Verify mitigation. Once you've identified, measured and prioritized risks, you can take steps to mitigate them. But you're not done yet. You need to verify that steps have been taken to mitigate the risks, which is an easy task if you've done your job properly. "Risk mitigation leaves footprints," says DeMarco. "You can go into a risk assessment of New Orleans and say, 'Show me the money you spent to make sure the busses were there. Show me the contracts that you signed.' "
Improve. Keep track of the risks that actually come to pass during a project, so you have a better idea of their probability during your next project.
Learning to manage risk is an ongoing task, but your risk management capabilities should get better as your risk metrics improve.

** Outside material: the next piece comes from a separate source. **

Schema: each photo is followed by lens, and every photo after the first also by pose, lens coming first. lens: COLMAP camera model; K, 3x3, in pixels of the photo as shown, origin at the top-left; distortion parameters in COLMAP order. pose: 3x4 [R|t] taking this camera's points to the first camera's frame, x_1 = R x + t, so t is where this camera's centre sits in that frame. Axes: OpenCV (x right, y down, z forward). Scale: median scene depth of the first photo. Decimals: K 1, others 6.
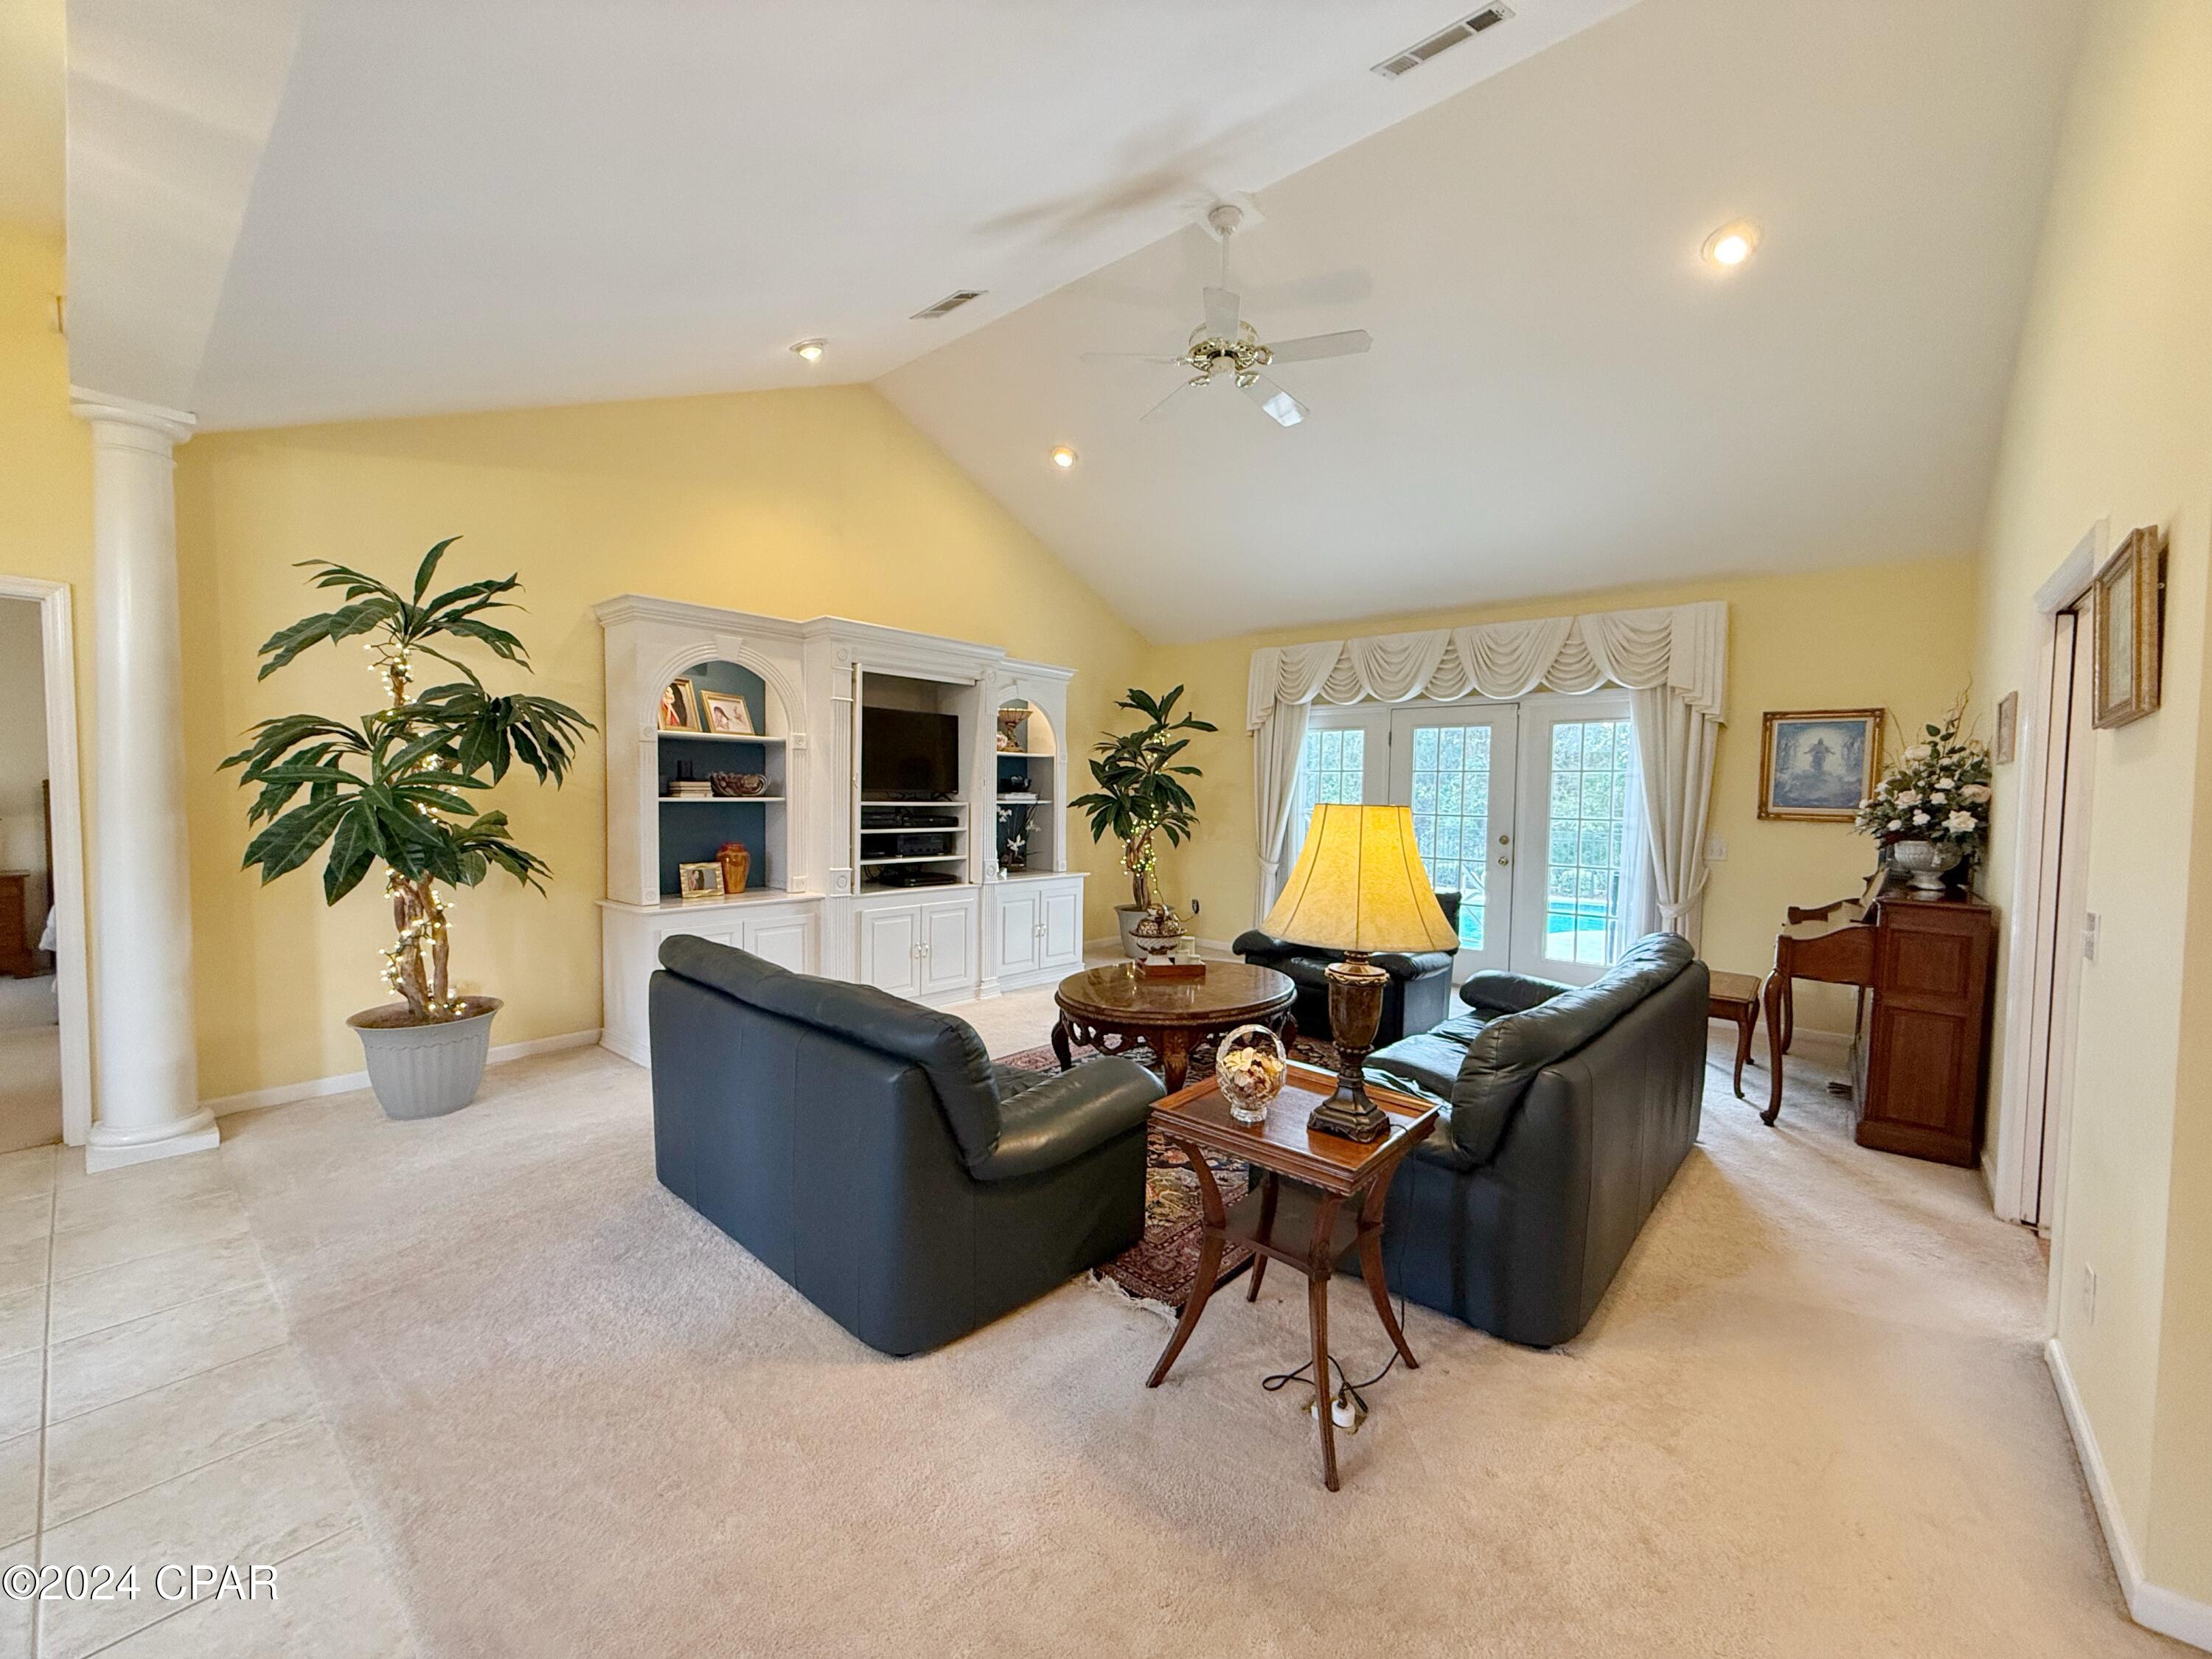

Here are six steps to identify IT project risks, from Cutter Consortium analyst Tom DeMarco:
-- Create an environment where people can talk about things they hope won't happen.
-- Take a risk census. Hold a brainstorming session to tally team members' worst fears for the project.
-- Validate your census results. You should have a definite number of risks -- not just an estimate. The most common number for projects today is between 20 and 50.
-- Identify each risk type. Is it binary -- something that happens or doesn't happen -- or is it contiguous -- something that happens to some extent and causes a degree of damage?
-- Gauge the potential impact, even if it's just a guess.
-- Do a reality check. Compare your risks with a standard risk profile and make sure those risks are on your list.